→ **Problem details**:
Which lines in the records below contain the word "begin"? Report each of them.
___ Source material ___
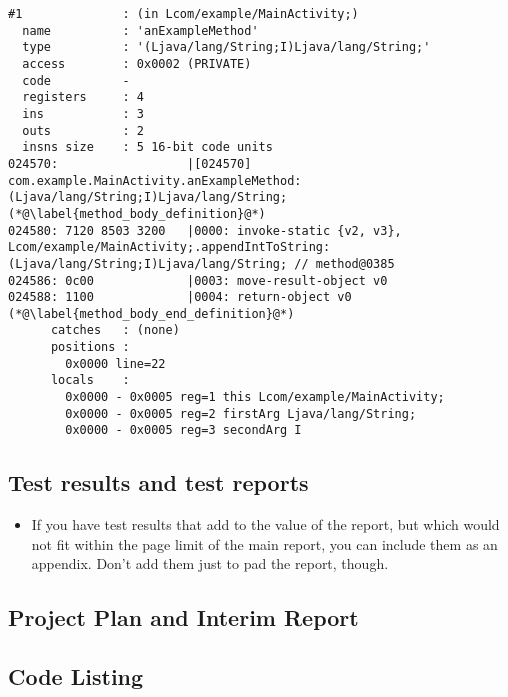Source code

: \begin{lstlisting}
#1              : (in Lcom/example/MainActivity;)
  name          : 'anExampleMethod'
  type          : '(Ljava/lang/String;I)Ljava/lang/String;'
  access        : 0x0002 (PRIVATE)
  code          -
  registers     : 4
  ins           : 3
  outs          : 2
  insns size    : 5 16-bit code units
024570:                  |[024570] com.example.MainActivity.anExampleMethod:(Ljava/lang/String;I)Ljava/lang/String; (*@\label{method_body_definition}@*)
024580: 7120 8503 3200   |0000: invoke-static {v2, v3}, Lcom/example/MainActivity;.appendIntToString:(Ljava/lang/String;I)Ljava/lang/String; // method@0385
024586: 0c00             |0003: move-result-object v0
024588: 1100             |0004: return-object v0 (*@\label{method_body_end_definition}@*)
      catches   : (none)
      positions :
        0x0000 line=22
      locals    :
        0x0000 - 0x0005 reg=1 this Lcom/example/MainActivity;
        0x0000 - 0x0005 reg=2 firstArg Ljava/lang/String;
        0x0000 - 0x0005 reg=3 secondArg I
\end{lstlisting}


\subsection{Test results and test reports}

\begin{mdframed}
	\begin{itemize}
		\item If you have test results that add to the value of the report, but which would not fit within the page limit of the main report, you can include them as an appendix. Don't add them just to pad the report, though.
	\end{itemize}
\end{mdframed}

\subsection{Project Plan and Interim Report}





\subsection{Code Listing}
___
→ **Result of the task**:
: \begin{lstlisting}
\begin{mdframed}
	\begin{itemize}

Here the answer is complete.